Itʼs rare to find someone who can individually accomplish all activities associated with focus, find, elicit, organize, package, evaluate and adapt. Usually, an organization has a Knowledge Harvesting team and divides the labor based on strengths of team members.
Are there other knowledge retention choices we can use to deal with retiring employees?
In our experience there are a number of ways organizations deal with knowledge loss resulting from retirements.
- Traditional training
- Job shadowing and mentoring
- Ask the SME to “write down what you know”
- Technology focused “fill up the database”
- Communities of practice
- Rehire the SMEs
- Knowledge Harvesting
How does Knowledge Harvesting compare to other alternatives?
Knowledge Harvesting is a structured, results-driven process for capturing vital knowledge, including deep insights and cognitive processes. Our methodology ensures capture of Declarative, Procedural,Contextual and Social Knowledge. Other programs tend to focus only on declarative and procedural knowledge.
Who is Knowledge Harvestingʼs competition?
There are many, varied types of companies that perceive themselves as competition. Usually, our competition tends to focus only on declarative and procedural knowledge. Others may excel in one dimension of knowledge asset development; they are good at elicitation or organizing information or packaging information. It is rare to find a company that possesses a mature, effective approach to all development tasks. Remember, this is the only thing we have focused on for over 17 years.
What is unique about the Knowledge Harvesting approach?
We document the experts’ thinking process (where as similar processes produce only procedures and documentation).
What is the return-on-investment of KH projects?

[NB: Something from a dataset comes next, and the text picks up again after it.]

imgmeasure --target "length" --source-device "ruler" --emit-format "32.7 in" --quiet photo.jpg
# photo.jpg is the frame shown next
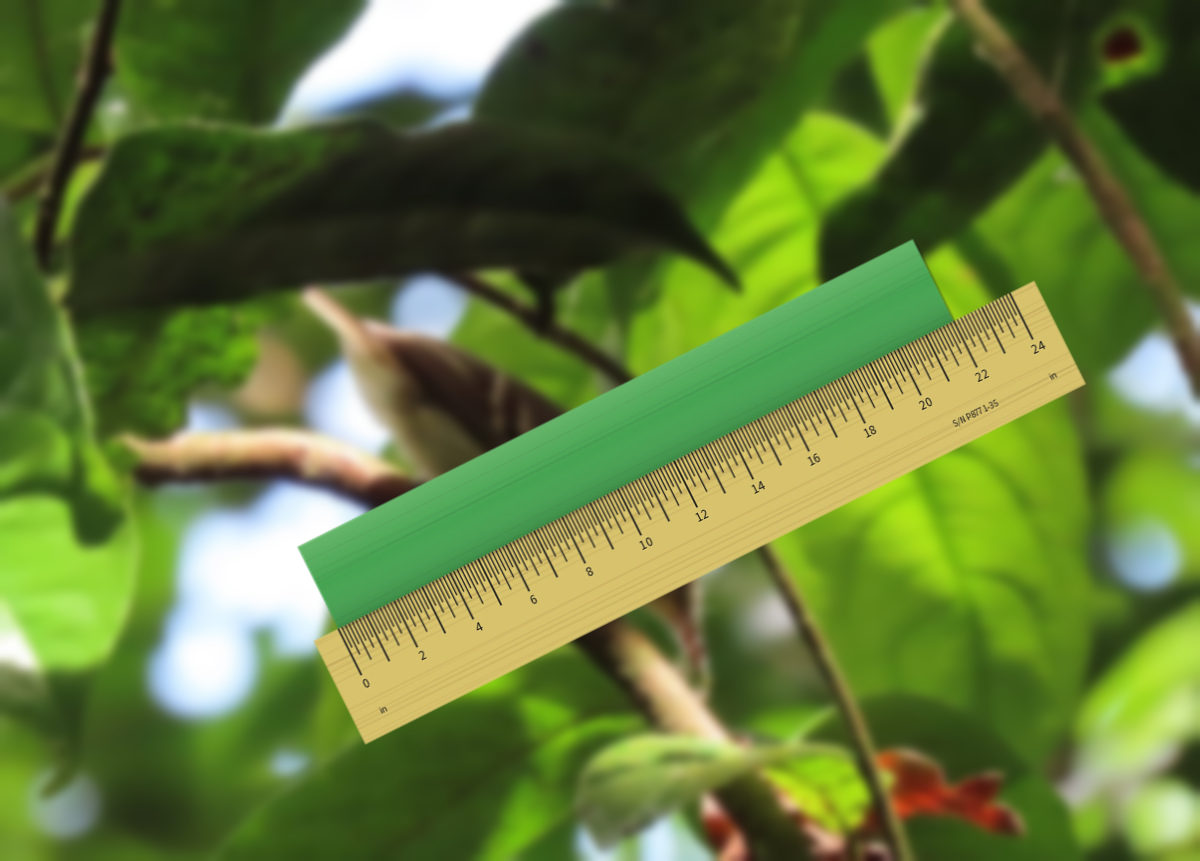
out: 22 in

Knowledge Harvesting projects typically yield a seven to sixteen-fold return on investment. A method for calculating return-on-investment of Knowledge Harvesting was created by Dan Fredericksen and Larry Wilson. Dan is a master Knowledge Harvesting Consultant who also possesses significant accounting and financial expertise. In addition, two professors (from Wake Forest and Auburn University) reported on the return-on-investment potential of a variety of KH projects. They were drawn to Knowledge Harvesting projects because other examples of knowledge management initiatives have failed to show tangible return. Read about results in Assessing the Business Value of Knowledge Retention Projects: Results of Four Case Studies.
How have long-term clients benefited?
With long-term clients, the outputs from Knowledge Harvesting serve as the foundation for “operating systems” which transform management practices, individual learning, and organizational learning processes.